**TASK DIRECTIONS**
Check each statement against the abstract on assertive wording in environmental campaigns. Answer yes or no, and quote the words from the abstract that decide it.
1. One of the studies was a field experiment run through Google Adwords.
2. According to the abstract, gentler phrasing works better no matter how important people consider the issue.
3. The abstract was last revised in 2012.

**DOCUMENT SEGMENT**
------------
Posted: 1 Apr 2011 Last revised: 27 Mar 2012
Date Written: March 29, 2011
Environmental communications often contain assertive commands (e.g., Greenpeace’s “Stop the Catastrophe”, Plant-For-The-Planet’s “Stop Talking and Start Planting” or Denver Water Campaign’s “Use only what you need”), even though research in consumer behavior, psycholinguistics, and communications, has repeatedly shown that gentler phrasing should be more effective when seeking consumer compliance. This paper shows that the persuasiveness of assertive language depends on the perceived importance of the issue at hand: recipients respond better to pushy requests in domains that they view as important, but they need more suggestive appeals when they lack initial conviction. We examine this effect in three laboratory studies and one field experiment using Google Adwords. Our findings refer to various environmental contexts (i.e., economizing water, recycling plastic containers, reducing air and sea pollution). The key implication of our findings is that issue importance needs to be carefully assessed (or affected) before the language of effective environmental campaigns can be selected.
------------
**RAW DATA**
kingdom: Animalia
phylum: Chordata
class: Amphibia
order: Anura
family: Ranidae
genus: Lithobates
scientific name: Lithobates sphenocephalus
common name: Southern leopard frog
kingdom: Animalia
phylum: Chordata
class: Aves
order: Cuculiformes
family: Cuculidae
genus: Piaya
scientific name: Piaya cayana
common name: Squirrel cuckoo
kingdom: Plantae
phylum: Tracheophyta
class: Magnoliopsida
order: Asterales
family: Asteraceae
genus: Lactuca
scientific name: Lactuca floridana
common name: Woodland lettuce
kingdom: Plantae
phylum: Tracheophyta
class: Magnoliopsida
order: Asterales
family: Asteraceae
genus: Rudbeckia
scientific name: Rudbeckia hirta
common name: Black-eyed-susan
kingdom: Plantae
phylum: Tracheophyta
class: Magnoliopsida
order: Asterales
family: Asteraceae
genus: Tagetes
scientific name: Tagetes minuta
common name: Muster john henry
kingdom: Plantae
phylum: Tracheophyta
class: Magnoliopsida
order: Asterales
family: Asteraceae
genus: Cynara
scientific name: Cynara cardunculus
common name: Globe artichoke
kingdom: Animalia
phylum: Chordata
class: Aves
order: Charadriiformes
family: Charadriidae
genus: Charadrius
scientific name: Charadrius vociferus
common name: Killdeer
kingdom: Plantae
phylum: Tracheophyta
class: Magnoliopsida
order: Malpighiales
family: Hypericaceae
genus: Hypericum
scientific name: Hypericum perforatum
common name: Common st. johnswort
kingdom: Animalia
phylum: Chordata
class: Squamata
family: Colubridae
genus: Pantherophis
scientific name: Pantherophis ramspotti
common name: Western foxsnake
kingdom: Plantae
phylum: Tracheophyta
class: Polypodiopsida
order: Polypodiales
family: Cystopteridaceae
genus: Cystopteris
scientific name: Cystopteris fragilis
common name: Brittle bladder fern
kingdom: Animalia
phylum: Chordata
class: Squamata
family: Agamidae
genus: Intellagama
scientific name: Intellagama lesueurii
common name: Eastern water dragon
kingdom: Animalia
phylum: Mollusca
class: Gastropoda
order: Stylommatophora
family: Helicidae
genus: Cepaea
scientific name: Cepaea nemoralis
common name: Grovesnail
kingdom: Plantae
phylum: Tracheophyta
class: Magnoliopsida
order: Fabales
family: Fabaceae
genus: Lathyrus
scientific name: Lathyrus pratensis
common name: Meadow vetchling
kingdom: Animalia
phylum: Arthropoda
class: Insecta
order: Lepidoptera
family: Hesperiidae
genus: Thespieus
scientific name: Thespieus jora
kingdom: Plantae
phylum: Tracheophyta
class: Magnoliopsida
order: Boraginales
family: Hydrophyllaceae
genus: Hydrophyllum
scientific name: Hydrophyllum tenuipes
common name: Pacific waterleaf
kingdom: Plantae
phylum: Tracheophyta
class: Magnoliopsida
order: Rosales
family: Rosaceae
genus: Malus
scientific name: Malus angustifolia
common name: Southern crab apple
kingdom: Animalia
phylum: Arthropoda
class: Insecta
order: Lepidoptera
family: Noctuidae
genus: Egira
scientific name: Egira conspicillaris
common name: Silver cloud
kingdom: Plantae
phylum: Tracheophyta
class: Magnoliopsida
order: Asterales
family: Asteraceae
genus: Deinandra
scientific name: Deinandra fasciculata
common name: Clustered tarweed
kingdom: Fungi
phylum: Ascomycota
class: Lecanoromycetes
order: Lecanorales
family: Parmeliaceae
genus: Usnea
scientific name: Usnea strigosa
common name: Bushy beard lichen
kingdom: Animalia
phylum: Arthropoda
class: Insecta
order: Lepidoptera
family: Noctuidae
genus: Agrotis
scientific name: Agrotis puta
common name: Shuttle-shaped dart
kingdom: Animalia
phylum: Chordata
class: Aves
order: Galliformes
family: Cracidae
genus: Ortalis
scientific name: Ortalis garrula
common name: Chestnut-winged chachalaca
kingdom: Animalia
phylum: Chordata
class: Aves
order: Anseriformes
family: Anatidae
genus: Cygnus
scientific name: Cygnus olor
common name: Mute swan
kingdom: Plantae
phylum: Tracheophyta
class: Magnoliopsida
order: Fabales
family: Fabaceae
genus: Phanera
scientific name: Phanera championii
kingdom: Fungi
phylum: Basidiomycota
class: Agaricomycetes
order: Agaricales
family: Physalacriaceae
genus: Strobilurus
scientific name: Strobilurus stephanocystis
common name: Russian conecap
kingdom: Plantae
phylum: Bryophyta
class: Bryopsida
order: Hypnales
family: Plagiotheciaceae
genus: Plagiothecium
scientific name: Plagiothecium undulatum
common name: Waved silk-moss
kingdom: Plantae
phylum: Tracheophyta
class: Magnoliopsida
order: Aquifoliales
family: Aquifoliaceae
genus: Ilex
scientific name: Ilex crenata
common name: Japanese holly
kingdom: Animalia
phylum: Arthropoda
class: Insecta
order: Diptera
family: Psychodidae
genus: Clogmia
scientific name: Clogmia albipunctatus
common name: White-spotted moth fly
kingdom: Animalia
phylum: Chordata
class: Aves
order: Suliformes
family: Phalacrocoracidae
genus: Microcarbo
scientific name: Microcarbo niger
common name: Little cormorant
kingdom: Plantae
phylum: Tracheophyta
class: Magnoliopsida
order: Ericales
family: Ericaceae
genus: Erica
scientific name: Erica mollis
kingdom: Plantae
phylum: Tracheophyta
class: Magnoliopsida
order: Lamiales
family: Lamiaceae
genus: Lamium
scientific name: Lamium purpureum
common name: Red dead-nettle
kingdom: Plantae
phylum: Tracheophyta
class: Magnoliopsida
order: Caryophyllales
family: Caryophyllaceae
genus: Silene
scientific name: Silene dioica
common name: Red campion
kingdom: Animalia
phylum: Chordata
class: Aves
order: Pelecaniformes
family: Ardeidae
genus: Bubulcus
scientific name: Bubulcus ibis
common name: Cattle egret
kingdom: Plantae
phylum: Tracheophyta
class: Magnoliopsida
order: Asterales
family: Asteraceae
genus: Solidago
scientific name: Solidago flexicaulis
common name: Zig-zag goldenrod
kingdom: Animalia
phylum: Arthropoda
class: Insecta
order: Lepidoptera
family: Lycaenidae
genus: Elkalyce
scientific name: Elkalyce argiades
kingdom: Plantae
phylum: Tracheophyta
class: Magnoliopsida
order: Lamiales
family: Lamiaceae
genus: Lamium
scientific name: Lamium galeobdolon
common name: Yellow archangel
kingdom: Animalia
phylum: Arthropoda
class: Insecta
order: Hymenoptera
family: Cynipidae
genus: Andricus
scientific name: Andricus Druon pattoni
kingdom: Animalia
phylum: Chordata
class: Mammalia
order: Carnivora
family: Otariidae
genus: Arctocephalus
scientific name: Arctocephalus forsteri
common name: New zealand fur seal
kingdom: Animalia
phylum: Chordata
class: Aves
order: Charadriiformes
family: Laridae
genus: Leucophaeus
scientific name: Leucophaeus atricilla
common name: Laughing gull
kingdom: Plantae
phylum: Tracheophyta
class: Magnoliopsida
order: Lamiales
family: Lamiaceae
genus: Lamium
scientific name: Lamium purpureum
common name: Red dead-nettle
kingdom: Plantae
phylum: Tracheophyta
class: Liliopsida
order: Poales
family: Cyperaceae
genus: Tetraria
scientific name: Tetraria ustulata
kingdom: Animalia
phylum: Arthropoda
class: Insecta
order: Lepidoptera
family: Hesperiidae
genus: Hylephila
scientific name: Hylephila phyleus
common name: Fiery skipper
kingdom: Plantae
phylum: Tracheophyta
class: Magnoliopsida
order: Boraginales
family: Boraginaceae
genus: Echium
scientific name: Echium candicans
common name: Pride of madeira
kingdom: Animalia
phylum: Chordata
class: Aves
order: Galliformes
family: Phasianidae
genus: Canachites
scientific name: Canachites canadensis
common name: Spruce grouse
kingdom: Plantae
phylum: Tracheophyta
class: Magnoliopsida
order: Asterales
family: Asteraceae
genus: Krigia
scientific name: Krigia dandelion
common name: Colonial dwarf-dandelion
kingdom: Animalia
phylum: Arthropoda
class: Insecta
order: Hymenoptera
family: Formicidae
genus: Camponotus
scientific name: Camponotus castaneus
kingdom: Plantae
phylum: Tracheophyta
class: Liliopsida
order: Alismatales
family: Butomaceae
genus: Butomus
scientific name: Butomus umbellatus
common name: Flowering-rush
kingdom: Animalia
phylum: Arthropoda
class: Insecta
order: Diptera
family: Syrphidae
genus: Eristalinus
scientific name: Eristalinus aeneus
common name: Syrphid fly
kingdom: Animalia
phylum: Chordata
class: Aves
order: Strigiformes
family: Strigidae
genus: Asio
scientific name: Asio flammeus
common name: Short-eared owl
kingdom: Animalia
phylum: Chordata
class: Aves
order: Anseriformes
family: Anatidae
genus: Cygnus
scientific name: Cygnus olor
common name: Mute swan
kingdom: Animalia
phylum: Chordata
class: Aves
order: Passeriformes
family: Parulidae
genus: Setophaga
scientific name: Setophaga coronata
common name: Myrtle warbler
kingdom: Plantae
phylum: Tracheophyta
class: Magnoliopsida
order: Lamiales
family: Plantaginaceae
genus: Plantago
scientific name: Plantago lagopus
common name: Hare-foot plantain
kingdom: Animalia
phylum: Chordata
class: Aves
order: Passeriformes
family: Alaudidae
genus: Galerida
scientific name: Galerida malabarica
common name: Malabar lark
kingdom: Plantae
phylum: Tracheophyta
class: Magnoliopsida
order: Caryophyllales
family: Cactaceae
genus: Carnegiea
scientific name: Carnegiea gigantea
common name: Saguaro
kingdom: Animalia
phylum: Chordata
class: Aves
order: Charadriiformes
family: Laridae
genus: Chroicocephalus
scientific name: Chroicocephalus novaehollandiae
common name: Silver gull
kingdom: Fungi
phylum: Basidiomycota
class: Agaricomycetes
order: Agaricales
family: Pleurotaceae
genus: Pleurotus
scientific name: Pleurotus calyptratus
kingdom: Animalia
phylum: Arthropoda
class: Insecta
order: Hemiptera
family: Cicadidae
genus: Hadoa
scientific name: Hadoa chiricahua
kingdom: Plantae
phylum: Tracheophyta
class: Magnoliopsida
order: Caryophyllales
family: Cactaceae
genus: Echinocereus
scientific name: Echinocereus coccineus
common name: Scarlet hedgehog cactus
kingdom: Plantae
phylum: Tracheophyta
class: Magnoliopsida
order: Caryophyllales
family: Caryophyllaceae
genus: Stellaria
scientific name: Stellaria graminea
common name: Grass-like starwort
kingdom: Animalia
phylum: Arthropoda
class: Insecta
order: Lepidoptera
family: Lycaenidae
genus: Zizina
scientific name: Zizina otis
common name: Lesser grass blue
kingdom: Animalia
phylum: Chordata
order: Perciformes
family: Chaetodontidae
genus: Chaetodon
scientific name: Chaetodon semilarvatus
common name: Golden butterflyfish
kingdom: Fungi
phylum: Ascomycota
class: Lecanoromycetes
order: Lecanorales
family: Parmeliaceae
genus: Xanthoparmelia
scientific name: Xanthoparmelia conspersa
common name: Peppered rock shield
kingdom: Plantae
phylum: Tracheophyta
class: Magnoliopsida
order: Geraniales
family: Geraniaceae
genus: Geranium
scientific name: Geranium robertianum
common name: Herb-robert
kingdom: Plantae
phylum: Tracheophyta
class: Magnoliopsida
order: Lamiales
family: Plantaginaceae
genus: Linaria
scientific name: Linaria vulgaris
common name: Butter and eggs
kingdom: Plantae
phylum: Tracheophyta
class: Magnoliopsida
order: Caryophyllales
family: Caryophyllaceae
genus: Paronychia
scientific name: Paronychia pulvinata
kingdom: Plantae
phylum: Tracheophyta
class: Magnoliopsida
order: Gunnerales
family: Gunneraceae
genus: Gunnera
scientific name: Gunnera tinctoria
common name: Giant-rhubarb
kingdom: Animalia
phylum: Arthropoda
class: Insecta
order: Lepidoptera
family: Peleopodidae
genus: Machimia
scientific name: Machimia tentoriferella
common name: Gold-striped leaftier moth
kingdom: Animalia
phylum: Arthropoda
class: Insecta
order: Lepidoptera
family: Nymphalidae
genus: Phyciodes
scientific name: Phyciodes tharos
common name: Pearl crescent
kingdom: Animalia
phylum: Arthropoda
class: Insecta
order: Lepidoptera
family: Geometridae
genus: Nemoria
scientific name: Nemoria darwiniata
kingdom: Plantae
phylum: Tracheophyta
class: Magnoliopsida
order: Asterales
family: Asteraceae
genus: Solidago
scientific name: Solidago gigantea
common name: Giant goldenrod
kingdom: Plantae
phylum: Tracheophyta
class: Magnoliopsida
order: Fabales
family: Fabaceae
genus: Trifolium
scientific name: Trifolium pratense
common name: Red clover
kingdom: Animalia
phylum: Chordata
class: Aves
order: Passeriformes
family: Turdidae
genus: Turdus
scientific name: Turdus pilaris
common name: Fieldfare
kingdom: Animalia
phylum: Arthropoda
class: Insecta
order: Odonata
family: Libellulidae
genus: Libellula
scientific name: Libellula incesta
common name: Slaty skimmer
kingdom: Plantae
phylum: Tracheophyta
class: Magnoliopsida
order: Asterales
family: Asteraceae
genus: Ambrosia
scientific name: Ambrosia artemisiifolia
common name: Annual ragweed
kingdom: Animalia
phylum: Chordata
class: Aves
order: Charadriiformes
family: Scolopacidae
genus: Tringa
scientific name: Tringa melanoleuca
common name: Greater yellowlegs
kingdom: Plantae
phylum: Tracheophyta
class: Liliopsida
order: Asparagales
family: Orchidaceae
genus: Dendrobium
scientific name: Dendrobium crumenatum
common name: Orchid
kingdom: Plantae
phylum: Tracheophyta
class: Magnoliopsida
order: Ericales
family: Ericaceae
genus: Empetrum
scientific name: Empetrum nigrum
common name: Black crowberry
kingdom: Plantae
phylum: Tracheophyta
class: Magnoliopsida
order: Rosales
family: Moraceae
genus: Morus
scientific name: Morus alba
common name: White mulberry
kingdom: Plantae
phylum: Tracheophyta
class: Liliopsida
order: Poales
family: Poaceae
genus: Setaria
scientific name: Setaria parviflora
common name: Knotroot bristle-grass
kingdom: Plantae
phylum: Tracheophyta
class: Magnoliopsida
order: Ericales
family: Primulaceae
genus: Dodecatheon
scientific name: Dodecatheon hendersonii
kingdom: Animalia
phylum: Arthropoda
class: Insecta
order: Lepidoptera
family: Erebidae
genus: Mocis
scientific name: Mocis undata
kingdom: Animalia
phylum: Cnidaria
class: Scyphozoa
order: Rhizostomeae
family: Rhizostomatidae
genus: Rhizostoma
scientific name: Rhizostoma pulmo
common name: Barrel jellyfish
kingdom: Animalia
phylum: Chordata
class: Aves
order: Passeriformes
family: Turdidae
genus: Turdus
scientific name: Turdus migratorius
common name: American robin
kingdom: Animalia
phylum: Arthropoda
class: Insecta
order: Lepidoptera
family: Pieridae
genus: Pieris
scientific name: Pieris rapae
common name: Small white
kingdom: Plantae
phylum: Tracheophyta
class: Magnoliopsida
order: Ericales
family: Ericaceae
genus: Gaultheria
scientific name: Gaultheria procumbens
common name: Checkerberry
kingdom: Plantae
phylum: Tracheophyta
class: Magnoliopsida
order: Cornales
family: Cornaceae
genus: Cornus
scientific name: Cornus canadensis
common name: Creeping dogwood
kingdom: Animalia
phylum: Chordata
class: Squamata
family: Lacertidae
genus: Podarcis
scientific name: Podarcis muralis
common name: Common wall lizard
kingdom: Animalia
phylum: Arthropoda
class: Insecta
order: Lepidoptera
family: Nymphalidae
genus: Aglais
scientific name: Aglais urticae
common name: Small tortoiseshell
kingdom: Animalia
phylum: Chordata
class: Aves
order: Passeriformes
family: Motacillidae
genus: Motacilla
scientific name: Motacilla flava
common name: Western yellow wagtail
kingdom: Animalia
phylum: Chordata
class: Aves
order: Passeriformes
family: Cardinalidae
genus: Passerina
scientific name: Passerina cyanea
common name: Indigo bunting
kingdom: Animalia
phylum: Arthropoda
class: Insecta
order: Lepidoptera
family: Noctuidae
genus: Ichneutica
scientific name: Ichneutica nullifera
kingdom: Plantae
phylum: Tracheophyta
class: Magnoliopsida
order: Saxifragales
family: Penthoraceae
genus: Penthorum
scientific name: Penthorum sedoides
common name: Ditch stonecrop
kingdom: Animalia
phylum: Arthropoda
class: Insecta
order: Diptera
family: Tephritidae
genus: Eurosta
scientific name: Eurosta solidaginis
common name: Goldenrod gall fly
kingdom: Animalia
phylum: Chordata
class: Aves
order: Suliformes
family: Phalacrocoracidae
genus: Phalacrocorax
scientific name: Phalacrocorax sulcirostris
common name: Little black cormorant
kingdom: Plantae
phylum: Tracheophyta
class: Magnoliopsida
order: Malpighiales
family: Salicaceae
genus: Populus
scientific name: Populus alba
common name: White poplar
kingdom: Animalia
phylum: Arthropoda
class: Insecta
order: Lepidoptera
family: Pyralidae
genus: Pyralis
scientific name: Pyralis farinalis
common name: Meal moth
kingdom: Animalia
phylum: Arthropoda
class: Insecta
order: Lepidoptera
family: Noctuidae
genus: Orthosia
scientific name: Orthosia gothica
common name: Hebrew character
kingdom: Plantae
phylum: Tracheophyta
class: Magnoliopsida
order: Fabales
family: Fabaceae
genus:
------------
**RESULT OF THIS TASK**
1. Yes: "one field experiment using Google Adwords"
2. No: "recipients respond better to pushy requests in domains that they view as important"
3. Yes: "Last revised: 27 Mar 2012"